SOCRATES’S EARLY LIFE
Socrates was born in the city of Athens in the 5th century bc, the son of a sculptor and a midwife. He took up his father’s trade before becoming a soldier. Athens at this time was at war with the city of Sparta, and it was normal for Athenian men to do military service. When he returned from military service he gave up sculpture as soon as he could, and took up philosophy.

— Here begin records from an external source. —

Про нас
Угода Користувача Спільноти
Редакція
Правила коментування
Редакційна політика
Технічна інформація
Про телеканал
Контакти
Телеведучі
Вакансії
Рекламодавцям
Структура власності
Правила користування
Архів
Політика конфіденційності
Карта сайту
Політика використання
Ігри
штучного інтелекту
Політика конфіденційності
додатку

Some well-off young men studied with teachers called sophists, who would teach them skills such as rhetoric (how to give speeches) and logical reasoning. Socrates, though, was different from the sophists. He would try to draw ordinary people into philosophical conversations about ideas like truth, or goodness. Soon he became famous, and people came to learn from him, though he refused to accept any payment.
THE SOCRATIC METHOD
Socrates encouraged his students to develop their ideas through dialogues (conversations). This style of teaching is known today as the Socratic method. A number of these dialogues were written down by some of his students, such as Plato and Xenophon. We can see from these dialogues that Socrates was trying to teach his students to question every idea.

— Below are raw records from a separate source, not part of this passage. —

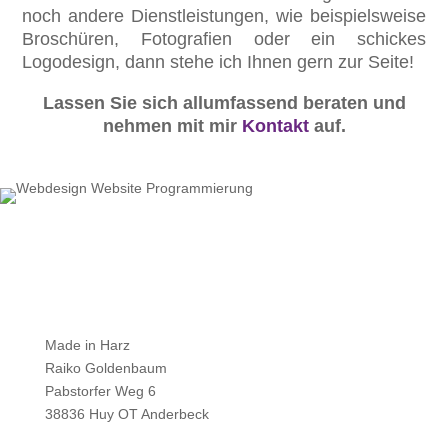
noch andere Dienstleistungen, wie beispielsweise
Broschüren, Fotografien oder ein schickes
Logodesign, dann stehe ich Ihnen gern zur Seite!
Lassen Sie sich allumfassend beraten und
nehmen mit mir
Kontakt
auf.
Made in Harz
Raiko Goldenbaum
Pabstorfer Weg 6
38836 Huy OT Anderbeck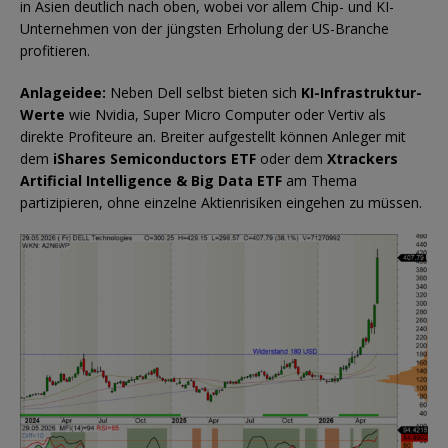
in Asien deutlich nach oben, wobei vor allem Chip- und KI-
Unternehmen von der jüngsten Erholung der US-Branche
profitieren.
Anlageidee:
Neben Dell selbst bieten sich
KI-Infrastruktur-
Werte
wie Nvidia, Super Micro Computer oder Vertiv als
direkte Profiteure an. Breiter aufgestellt können Anleger mit
dem
iShares Semiconductors ETF
oder dem
Xtrackers
Artificial Intelligence & Big Data ETF
am Thema
partizipieren, ohne einzelne Aktienrisiken eingehen zu müssen.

WHAT DID SOCRATES BELIEVE?
Most of the ideas discussed by Socrates and his students were about the right way to live. Socrates suggested that all people should have knowledge as their aim, and that evil could only come from ignorance. He was outspoken about what he saw as unjust politics. In addition, he questioned religion, saying that he was guided more by his inner voice, or conscience, than by the Greek gods.
CONTROVERSY AND ARREST
His views made Socrates unpopular with the people of Athens. Many believed that he was spreading dangerous ideas. In 399 bc he was arrested. The Athenian court charged him with corrupting the young and neglecting the gods, and finally sentenced him to death. Plato’s Phaedo is a moving work that describes Socrates’ last day. Although his friends urged him to escape, Socrates accepted his fate calmly, and drank the poisonous hemlock given to him.
Socrates inspired great loyalty in his students. Many of them, such as Plato, continued to use his ideas and methods to form their own schools of philosophy. Although we can never be sure how accurately his students described Socrates, it is clear that his influence helped to shape Western thinking.